GOAL OF THE EXERCISE -> Look at each line of the listing. Copy those that hold the string "cities".
[RECORDS TO USE Boundary: Start]
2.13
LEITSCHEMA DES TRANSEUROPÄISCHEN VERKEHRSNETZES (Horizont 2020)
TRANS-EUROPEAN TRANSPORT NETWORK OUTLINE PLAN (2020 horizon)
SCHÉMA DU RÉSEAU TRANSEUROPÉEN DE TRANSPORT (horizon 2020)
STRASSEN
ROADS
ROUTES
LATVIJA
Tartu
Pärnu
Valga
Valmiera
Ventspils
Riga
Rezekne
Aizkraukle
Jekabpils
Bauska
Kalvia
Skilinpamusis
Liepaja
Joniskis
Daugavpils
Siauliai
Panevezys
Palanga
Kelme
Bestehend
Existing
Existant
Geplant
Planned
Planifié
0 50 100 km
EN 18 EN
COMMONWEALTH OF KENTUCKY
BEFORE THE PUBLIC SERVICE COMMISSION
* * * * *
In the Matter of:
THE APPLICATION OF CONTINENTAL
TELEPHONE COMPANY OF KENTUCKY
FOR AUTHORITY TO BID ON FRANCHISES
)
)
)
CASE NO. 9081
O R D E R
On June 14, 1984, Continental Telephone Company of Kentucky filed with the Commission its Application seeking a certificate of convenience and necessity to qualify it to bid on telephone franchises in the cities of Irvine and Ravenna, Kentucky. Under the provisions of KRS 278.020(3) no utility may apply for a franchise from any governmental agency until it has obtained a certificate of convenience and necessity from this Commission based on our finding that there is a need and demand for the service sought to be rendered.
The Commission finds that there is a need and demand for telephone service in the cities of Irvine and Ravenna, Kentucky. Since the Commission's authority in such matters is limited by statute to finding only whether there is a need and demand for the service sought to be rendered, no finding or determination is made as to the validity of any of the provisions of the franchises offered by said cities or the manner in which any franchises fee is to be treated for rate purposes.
[RECORDS TO USE Boundary: End]
ANSWER SECTION ->
On June 14, 1984, Continental Telephone Company of Kentucky filed with the Commission its Application seeking a certificate of convenience and necessity to qualify it to bid on telephone franchises in the cities of Irvine and Ravenna, Kentucky. Under the provisions of KRS 278.020(3) no utility may apply for a franchise from any governmental agency until it has obtained a certificate of convenience and necessity from this Commission based on our finding that there is a need and demand for the service sought to be rendered.
The Commission finds that there is a need and demand for telephone service in the cities of Irvine and Ravenna, Kentucky. Since the Commission's authority in such matters is limited by statute to finding only whether there is a need and demand for the service sought to be rendered, no finding or determination is made as to the validity of any of the provisions of the franchises offered by said cities or the manner in which any franchises fee is to be treated for rate purposes.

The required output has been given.